Quanto a mim, até onde sei, constitui motivo de orgulho figurar como torcedor do Botafogo de Futebol e Regatas ao lado de gente que admiro pelo que realizaram fora das quatro linhas, como escritores, cineastas, jornalistas etc. Vamos citar alguns? Aí vai: João Saldanha, Olavo Bilac, Vinicius de Moraes, Glauber Rocha, Augusto Frederico Schmidt, Clarice Lispector, Fernando Sabino, Antonio Candido, Dalton Rosado, Armando Nogueira, Ana Botafogo, Beth Carvalho, Adriana Calcanhoto, Claudio Marzo, Paulo Betti, Visconde de Taunay, Agildo Ribeiro, Ciro Gomes ("Nove entre dez, lembra?, diz o comercial da bateria Moura), Cid Moreira, Carlos Eduardo Novaes, Carla Camurati, Bernardinho e tantos e tantos apaixonados pelo Glorioso.

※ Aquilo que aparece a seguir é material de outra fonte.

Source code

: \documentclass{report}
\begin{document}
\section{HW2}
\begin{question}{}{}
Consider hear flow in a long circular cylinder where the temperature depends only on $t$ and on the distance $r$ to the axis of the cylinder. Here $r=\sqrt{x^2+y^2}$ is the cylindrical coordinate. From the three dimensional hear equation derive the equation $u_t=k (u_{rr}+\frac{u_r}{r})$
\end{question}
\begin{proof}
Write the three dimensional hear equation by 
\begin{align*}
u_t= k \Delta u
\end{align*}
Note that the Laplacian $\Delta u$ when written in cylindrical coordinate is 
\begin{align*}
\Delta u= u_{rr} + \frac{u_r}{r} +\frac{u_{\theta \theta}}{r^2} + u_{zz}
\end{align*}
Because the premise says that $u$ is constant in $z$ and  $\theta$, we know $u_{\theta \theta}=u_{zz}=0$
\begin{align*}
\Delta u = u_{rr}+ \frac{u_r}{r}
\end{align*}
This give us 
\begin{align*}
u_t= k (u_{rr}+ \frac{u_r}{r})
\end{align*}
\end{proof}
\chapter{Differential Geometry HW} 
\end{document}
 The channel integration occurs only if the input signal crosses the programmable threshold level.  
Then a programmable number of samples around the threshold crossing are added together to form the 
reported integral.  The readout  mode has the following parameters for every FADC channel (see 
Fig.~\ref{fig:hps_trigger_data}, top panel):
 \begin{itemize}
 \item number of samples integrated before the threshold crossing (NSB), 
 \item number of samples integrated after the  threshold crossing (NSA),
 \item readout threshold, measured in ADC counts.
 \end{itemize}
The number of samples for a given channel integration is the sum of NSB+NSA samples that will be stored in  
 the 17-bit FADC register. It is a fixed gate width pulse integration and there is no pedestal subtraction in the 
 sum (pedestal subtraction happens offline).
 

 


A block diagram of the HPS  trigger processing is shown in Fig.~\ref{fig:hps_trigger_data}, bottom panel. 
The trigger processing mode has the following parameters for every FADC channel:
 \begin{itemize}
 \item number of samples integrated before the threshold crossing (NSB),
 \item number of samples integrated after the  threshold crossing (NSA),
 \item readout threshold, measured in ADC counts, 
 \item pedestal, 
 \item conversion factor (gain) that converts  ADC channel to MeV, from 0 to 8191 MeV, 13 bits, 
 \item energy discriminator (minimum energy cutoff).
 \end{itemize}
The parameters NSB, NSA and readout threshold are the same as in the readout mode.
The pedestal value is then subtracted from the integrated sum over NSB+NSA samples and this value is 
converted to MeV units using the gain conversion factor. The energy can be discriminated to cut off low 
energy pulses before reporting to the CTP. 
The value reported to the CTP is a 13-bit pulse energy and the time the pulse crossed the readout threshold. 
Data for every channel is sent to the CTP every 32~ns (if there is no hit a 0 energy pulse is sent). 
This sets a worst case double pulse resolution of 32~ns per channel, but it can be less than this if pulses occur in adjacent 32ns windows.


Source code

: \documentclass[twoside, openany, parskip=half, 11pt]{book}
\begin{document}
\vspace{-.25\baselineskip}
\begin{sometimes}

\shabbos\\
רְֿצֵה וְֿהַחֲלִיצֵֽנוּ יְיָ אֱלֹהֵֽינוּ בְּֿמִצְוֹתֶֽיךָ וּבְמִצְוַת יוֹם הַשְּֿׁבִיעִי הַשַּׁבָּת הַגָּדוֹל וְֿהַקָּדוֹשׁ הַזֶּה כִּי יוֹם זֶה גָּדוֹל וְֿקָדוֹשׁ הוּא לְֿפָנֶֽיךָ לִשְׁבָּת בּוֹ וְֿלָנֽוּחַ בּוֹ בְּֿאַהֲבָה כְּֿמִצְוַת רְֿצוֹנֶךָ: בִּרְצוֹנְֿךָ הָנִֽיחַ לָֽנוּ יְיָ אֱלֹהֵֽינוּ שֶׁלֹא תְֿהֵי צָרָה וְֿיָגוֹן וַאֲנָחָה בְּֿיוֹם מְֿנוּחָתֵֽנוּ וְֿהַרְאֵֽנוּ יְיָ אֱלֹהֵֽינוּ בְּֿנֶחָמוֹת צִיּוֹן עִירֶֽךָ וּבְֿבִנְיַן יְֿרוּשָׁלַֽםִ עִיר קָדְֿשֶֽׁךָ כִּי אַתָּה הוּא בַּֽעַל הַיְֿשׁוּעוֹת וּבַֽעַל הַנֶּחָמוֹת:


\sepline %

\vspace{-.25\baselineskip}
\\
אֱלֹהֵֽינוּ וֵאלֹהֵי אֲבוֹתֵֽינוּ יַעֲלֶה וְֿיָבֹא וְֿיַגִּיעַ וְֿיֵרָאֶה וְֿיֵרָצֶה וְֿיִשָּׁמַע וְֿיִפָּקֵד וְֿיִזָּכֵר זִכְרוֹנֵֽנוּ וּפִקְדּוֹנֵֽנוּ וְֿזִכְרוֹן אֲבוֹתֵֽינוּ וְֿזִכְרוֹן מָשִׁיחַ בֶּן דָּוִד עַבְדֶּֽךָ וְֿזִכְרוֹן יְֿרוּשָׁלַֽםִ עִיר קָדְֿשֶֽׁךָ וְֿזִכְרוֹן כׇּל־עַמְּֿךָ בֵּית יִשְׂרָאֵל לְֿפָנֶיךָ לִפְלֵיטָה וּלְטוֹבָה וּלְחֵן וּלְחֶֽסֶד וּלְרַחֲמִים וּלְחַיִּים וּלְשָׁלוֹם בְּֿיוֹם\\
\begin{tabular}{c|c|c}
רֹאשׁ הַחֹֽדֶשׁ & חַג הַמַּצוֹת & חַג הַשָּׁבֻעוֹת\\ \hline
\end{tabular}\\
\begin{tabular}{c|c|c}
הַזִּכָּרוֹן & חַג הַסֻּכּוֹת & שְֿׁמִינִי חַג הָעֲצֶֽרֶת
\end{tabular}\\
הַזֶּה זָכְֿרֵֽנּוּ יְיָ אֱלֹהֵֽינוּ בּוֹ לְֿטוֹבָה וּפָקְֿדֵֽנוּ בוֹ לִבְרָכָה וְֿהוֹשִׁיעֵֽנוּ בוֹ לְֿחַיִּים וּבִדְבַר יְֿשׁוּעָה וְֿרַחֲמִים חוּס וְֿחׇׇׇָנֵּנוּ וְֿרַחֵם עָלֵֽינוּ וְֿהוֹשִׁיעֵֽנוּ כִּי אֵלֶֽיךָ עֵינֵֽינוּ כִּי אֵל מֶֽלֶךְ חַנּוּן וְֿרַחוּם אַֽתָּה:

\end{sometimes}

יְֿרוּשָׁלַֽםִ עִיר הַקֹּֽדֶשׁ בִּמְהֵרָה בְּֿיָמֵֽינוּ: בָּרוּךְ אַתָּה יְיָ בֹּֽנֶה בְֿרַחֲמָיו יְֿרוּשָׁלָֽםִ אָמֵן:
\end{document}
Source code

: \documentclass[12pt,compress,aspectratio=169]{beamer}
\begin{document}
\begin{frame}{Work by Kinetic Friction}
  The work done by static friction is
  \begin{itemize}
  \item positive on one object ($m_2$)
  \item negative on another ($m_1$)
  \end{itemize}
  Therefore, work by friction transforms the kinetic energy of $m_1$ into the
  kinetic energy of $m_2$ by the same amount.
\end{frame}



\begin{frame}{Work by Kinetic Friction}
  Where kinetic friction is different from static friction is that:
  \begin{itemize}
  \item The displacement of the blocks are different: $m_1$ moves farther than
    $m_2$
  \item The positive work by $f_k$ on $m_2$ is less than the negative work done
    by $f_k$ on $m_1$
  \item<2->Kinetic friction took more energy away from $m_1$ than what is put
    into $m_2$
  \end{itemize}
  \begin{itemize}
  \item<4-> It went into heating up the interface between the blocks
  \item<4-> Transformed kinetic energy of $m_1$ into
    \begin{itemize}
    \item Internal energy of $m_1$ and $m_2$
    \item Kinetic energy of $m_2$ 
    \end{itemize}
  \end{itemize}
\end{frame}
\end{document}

Orgulha-me, sobremaneira, ter feito amizade com o ex-jogador botafoguense, médico --- e uma das pessoas mais elegantes, generosas, irrepreensíveis de caráter, que pude conhecer ---, Afonsinho, eterno ídolo do clube de General Severiano. Voz da democracia, amigo dos justos, dos humildes e dos sábios: "Prezado amigo Afonsinho/Eu continuo aqui mesmo/Aperfeiçoando o imperfeito/Dando um tempo/dando um jeito/Desprezado a perfeição".*
Campeão do mais importante certame da América, em 2024 (mesmo para um botafoguense ressabiado com o destino), o Botafogo de Futebol e Regatas deverá neste domingo, 8 de dezembro, conquistar o Brasileirão, no Nilton Santos, sobre o São Paulo Futebol Clube. Reencontra-se o Glorioso com sua origem, renova-se o que é tradição. Tal qual fênix, o Botafogo renasce das cinzas para disseminar, em partículas incandescentes e impalpáveis, o fogo exuberante da suprema consagração.
*Primeira estrofe da letra de "Meio de campo", composição de Gilberto Gil em homenagem a Afonso Celso Garcia Reis, o Afonsinho.